The bill, expected to be introduced this week by Pallone, is the quickest way to protect children nationwide, according to Consumer Reports and the CPSC, which has issued public warnings about water beads and recalled several products.

“Walmart, Amazon and Target all sell these products in various forms,” Pallone said Monday outside Jersey Shore University Medical Center in Neptune, New Jersey. “We recently did a search on Amazon and got 3,000 results, so it’s very widespread.”

“No warning will be enough, they must be banned,” he added.

Water bead activity kits sold at Target recalled due to ingestion and choking hazard


A multitude of children’s toy sets and related products containing water beads were available for sale on the retailer’s three sites, as well as those of other toy sellers, CBS MoneyWatch found.

“Children, as you all know, love to put things in their mouth, and once it reaches the stomach it can cause an obstruction, and if they are lucky, once it reaches the small intestine, it’s a major operation,” Dr. Harpreet Pall, chairman of pediatrics at Hackensack Meridian Health K. Hovnanian Children’s Hospital, said at the news conference.

Water beads are also problematic in that, because they are not metallic, they are harder to detect in X-rays, Pall noted.

baby’s death

Another parent who spoke at the event described the death of their baby on July 7.
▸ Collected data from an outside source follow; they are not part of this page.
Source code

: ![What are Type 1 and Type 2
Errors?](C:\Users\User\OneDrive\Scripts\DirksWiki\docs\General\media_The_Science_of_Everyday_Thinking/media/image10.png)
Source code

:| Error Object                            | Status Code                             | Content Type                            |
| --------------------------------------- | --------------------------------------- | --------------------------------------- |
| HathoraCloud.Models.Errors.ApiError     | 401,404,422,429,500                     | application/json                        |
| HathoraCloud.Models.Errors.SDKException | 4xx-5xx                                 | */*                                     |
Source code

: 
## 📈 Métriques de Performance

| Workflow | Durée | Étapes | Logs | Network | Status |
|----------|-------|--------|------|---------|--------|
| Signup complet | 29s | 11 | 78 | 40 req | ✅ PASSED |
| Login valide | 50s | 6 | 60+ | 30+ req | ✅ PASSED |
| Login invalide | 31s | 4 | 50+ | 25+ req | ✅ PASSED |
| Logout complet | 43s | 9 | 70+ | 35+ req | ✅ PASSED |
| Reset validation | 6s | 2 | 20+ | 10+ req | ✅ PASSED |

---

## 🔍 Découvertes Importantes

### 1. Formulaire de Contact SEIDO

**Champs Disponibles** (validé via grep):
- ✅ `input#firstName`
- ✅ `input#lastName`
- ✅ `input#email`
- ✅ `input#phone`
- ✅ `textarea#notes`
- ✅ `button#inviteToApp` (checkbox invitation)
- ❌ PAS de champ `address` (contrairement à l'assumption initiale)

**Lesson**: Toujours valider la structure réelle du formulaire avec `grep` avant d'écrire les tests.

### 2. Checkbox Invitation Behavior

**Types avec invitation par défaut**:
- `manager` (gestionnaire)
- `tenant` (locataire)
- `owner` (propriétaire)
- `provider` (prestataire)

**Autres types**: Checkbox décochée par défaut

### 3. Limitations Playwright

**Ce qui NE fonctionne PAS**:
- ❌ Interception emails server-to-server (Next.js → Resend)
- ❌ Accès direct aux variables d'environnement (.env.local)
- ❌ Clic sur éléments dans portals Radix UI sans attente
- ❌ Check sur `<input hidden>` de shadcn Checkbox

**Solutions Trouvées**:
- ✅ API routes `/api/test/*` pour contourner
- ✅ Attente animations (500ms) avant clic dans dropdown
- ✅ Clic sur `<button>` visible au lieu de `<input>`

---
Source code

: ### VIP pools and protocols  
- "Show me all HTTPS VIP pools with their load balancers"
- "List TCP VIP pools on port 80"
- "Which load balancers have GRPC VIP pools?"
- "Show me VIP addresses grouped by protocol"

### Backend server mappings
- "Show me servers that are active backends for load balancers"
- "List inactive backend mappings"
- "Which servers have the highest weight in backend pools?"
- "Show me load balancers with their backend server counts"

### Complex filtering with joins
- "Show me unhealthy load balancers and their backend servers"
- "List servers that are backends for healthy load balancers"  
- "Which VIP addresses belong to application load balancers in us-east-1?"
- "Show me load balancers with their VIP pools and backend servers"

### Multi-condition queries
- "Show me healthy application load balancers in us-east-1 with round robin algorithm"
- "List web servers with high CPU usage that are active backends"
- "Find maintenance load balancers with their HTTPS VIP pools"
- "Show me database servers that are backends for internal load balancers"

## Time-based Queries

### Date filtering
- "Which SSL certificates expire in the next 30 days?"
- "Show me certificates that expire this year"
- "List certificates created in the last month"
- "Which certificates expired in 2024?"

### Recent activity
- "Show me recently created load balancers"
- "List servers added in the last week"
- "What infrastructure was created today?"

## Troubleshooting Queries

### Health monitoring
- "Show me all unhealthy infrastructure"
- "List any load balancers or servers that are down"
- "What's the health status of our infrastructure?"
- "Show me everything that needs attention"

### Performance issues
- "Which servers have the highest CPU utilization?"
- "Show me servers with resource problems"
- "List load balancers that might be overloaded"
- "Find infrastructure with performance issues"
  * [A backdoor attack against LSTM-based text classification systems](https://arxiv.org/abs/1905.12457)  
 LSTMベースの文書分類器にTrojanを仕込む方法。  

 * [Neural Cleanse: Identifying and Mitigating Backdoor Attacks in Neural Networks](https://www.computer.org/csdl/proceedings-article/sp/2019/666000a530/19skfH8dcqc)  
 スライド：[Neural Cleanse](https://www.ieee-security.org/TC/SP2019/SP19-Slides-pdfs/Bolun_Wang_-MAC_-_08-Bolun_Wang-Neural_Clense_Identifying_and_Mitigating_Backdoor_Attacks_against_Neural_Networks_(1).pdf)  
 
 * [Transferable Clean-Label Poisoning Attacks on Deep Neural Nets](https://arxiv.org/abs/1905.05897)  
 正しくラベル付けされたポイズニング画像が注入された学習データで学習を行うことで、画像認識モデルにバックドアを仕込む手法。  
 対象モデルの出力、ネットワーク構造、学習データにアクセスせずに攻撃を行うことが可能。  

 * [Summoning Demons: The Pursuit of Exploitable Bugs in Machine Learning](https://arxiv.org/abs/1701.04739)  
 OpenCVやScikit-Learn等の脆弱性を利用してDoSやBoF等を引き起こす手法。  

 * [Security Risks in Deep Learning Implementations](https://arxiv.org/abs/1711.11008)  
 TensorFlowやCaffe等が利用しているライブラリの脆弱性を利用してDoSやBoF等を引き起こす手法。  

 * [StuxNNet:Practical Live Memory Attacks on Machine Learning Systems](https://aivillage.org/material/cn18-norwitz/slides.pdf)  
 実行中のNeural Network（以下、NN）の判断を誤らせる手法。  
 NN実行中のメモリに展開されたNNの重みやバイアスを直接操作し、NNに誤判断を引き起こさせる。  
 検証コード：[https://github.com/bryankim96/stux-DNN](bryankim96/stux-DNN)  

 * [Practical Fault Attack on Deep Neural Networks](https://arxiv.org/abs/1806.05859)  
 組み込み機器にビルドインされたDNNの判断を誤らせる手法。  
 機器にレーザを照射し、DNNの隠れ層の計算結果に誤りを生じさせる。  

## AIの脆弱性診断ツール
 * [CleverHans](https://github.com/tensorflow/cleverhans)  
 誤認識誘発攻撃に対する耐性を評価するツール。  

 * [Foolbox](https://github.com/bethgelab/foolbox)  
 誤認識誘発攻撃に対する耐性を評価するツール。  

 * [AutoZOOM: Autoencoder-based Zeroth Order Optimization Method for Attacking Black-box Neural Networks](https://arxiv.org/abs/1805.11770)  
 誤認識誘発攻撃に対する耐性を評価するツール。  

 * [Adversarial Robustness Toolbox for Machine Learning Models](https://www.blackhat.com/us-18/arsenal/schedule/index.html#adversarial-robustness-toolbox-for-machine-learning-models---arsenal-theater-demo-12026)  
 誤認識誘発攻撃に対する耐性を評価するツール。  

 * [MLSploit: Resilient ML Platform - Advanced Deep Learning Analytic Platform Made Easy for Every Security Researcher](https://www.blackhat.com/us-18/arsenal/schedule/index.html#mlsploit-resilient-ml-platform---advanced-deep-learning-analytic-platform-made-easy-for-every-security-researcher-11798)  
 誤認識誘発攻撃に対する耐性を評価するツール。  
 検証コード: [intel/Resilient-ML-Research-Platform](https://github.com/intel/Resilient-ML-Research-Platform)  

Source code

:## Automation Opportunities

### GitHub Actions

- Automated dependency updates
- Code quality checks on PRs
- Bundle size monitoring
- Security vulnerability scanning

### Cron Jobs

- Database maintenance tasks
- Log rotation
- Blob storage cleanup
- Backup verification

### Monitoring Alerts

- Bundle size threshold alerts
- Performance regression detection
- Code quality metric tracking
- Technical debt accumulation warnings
“I walked into the unimaginable,” Taylor Bethard said as she described walking into her 10-month-old daughter’s room one morning. “My baby was not breathing, she had no pulse, my children watched me scream in terror and start CPR,” Bethard said. “Our sweet Esther Jo left because of a toy.”

A third mother described the stress of knowing that toys that hurt their children remain on the market.

X-ray showing beads of water in a child’s intestines. Product safety regulators say water beads are associated with thousands of emergency room visits each year.

United States Consumer Product Safety Commission

“Imagine the anxiety of walking into the store and seeing these types of products, water beads, that you know are deadly on the shelves, directly targeting families and children,” said Folichia Mitchell , of Berwick, Maine, whose daughter Kennedy was seriously injured by drops of water in November 2022.

Regulatory actions that can be taken by the CPSC to prevent water beads from appearing on store shelves could take years and still face legal challenges, said CPSC Chairman Alex Hoehn-Saric , during a meeting. “Legislation is a much more direct way. It puts protections in place much more quickly and definitively,” he said.